Experimentalmente, observou-se que a inoculação do HTLV-I por via oral não induz resposta imune de células T específicas, resultando em aumento da carga viral. Como há semelhança entre a inoculação experimental por via oral e a infecção pela amamentação, os achados acima referidos sugerem que os fatores de risco para ATL (transmissão vertical e elevada carga viral) possam ser resultantes de uma insuficiente resposta de células T específicas por parte do hospedeiro. Esse risco poderia ser reduzido caso o portador viesse a recuperar a resposta imune específica95. Assim, haveria elevado risco para o desenvolvimento de ATL em um pequeno grupo de portadores infectados verticalmente que permanecesse em estado de baixa resposta imunológica ao vírus, apesar da presença de elevada carga viral. É provável que a magnitude da resposta imune quando da infecção primária seja crucial para determinar os níveis persistentes do vírus95.

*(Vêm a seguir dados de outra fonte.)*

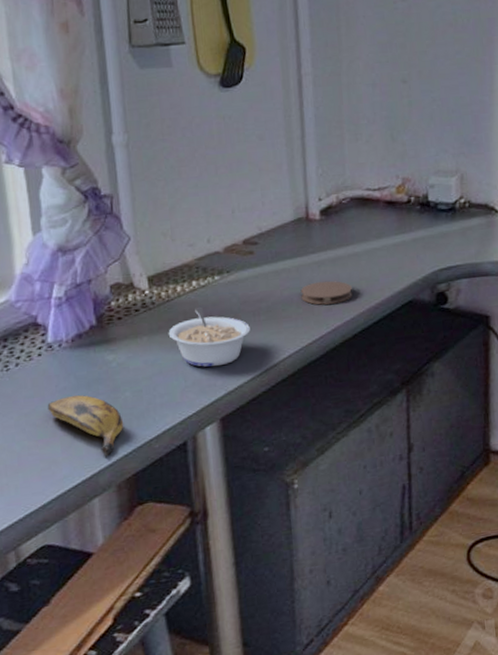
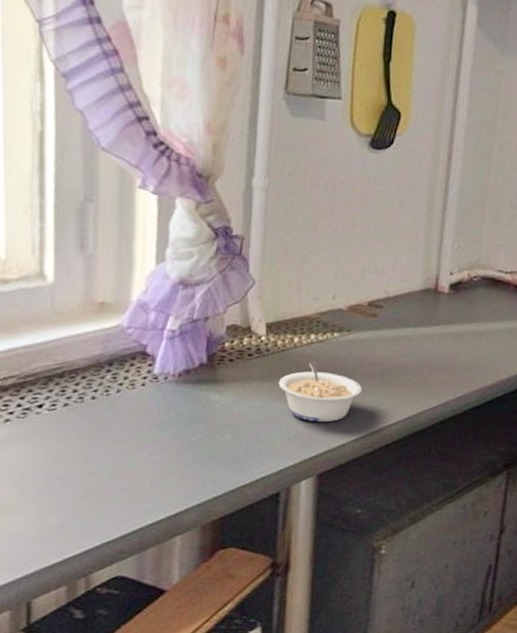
banana: present [47,395,124,456] -> none [143,431,219,495]
coaster: present [300,280,353,305] -> none [417,354,469,379]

É possível que o desenvolvimento de ATL na infância e adolescência se relacione à aquisição da infecção muito precocemente, por via intra-uterina, no canal de parto ou pela amamentação nos primeiros meses de vida, considerando que o sistema imunológico do feto e da criança nos primeiros meses de vida é bem menos eficiente.

Tratamento

É muito importante o reconhecimento dos casos de ATL, porque o prognóstico e o tratamento são diferentes dos outros tipos de leucemia/linfoma. A ATL não responde à quimioterapia como os outros linfomas e leucemias e, dentre os vários esquemas terapêuticos que vêm sendo tentados, o mais usado é a associação de interferon-alfa com zidovudine96. É importante salientar que a orientação terapêutica depende também da forma clínica da ATL96,97.

Manifestações oculares

Opacificação e úlcera da córnea têm sido descritas em pacientes com DIH27,36.

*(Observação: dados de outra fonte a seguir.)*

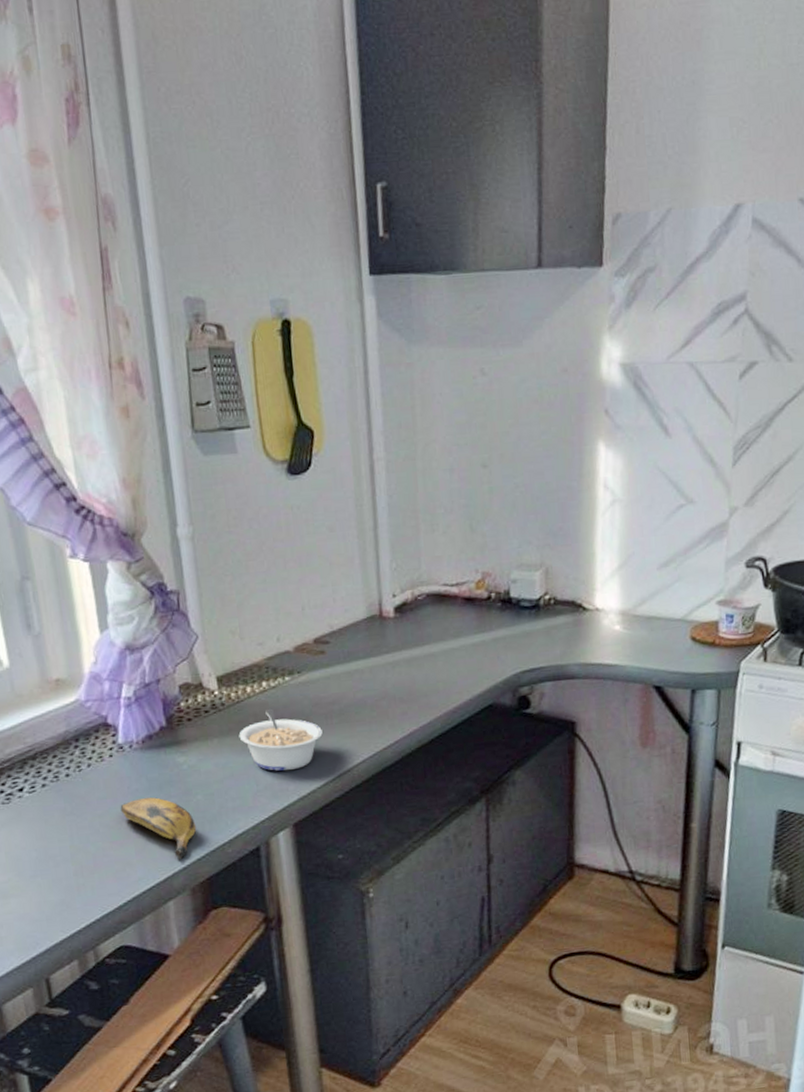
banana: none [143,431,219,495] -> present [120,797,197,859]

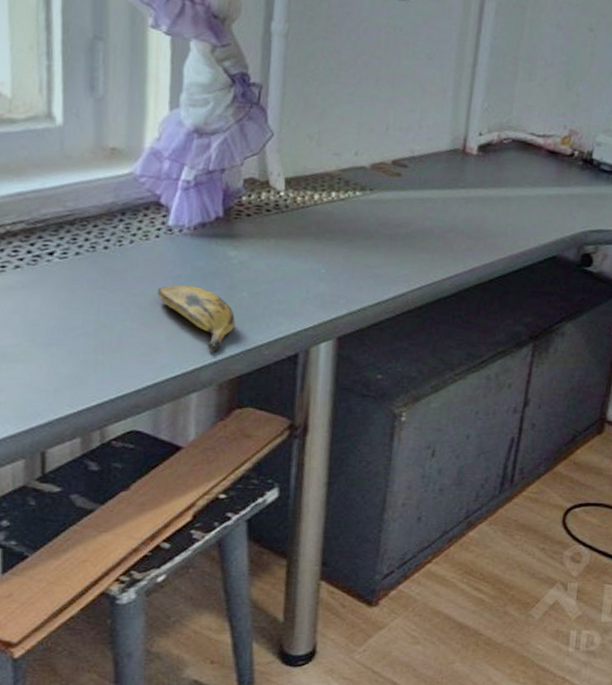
legume: present [239,708,323,771] -> none [297,219,384,285]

A uveíte associada ao HTLV-I é uma doença de adultos de meia idade que pode ocorrer em portadores do HTLV-I ou em pacientes com HAM/TSP98. No entanto, há referência a cinco casos de uveíte associada ao HTLV-I, quatro dos quais do sexo feminino, com idade variando de 3 a 14 anos e com sintomatologia semelhante à observada no adulto99,100. Essa patologia responde bem a tratamento tópico ou sistêmico com corticosteróides, mas pode apresentar recidivas100.

Mais recentemente, Nakao & Ohba101 descreveram quadro de vasculite retiniana acompanhada por discretas alterações visuais em três adolescentes portadores do HTLV-I, referindo que esse quadro difere das alterações vasculares comumente vistas na uveíte associada ao HTLV-I. Tem curso lento, responde mal aos corticosteróides e, eventualmente, resulta em difusa degeneração coriorretiniana.

Conclusão

Como foi dito, a DIH, a ATL e a forma infanto-juvenil da HAM/TSP ocorrem em indivíduos infectados verticalmente, e sabe-se que a principal forma de transmissão vertical é através da amamentação. Isso mostra a importância da prevenção dessa forma de transmissão em áreas endêmicas, como Salvador, a qual deve se basear na triagem sorológica das gestantes e aconselhamento das soropositivas para se absterem de amamentar4. Considerando que as mães portadoras do HTLV-I em nosso meio são geralmente de classe social baixa, é necessário que seja fornecido para seus lactentes suprimento nutricional alternativo e assistência pediátrica. Em Nagasaki (Japão), uma ampla intervenção usando essa estratégia bloqueou em cerca de 80% a transmissão vertical do HTLV-I14.

A transmissão vertical do HTLV-I constitui sério problema de saúde pública e merece uma investigação mais extensa para que se possa avaliar sua importância em outras cidades brasileiras.